Skip to main content

A Python interface for extremeText library

Project description

extremeText is an extension of fastText library for multi-label classification including extreme cases with hundreds of thousands and millions of labels.

extremeText implements:

  • Probabilistic Labels Tree (PLT) loss for extreme multi-Label classification with top-down hierarchical clustering (k-means) for tree building,
  • sigmoid loss for multi-label classification,
  • L2 regularization and FOBOS update for all losses,
  • ensemble of loss layers with bagging,
  • calculation of hidden (document) vector as a weighted average of the word vectors,
  • calculation of TF-IDF weights for words.

Requirements

extremeText builds on modern Mac OS and Linux distributions. Since it uses C++11 features, it requires a compiler with good C++11 support. These include:

  • (gcc-4.8 or newer) or (clang-3.3 or newer)

You will need:

Installing extremeText

The easiest way to get extremeText is to use pip.

> **What is asked**
Copy out word for word the passage of the extremeText project description from "extremeText builds on" up to and including "(clang-3.3 or newer)".

> **Data supplied**

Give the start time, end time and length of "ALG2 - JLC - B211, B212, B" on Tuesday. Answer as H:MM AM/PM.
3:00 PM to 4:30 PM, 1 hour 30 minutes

---

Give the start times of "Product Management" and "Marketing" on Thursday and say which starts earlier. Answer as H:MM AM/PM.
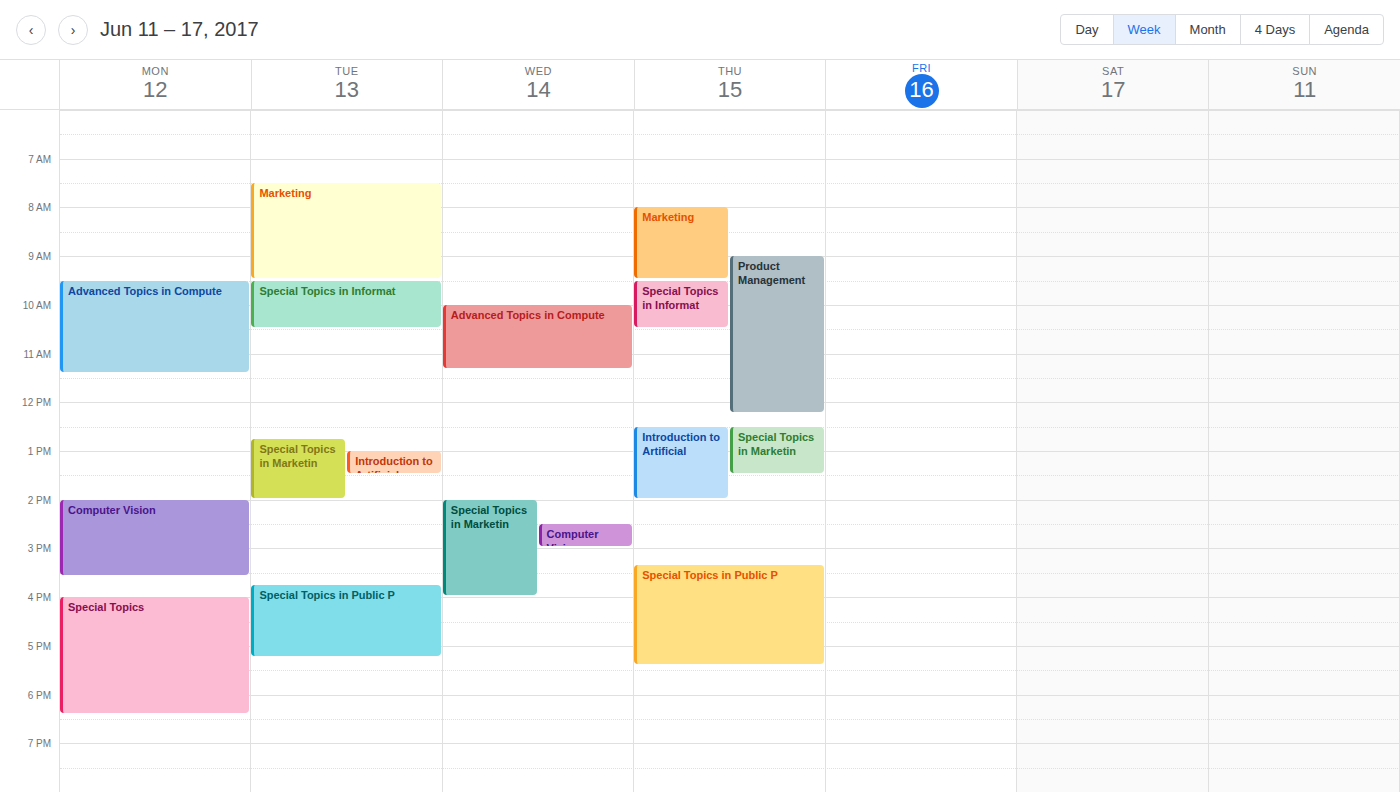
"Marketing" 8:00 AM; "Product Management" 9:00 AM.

> **Result of this exercise**
extremeText builds on modern Mac OS and Linux distributions. Since it uses C++11 features, it requires a compiler with good C++11 support. These include:

  • (gcc-4.8 or newer) or (clang-3.3 or newer)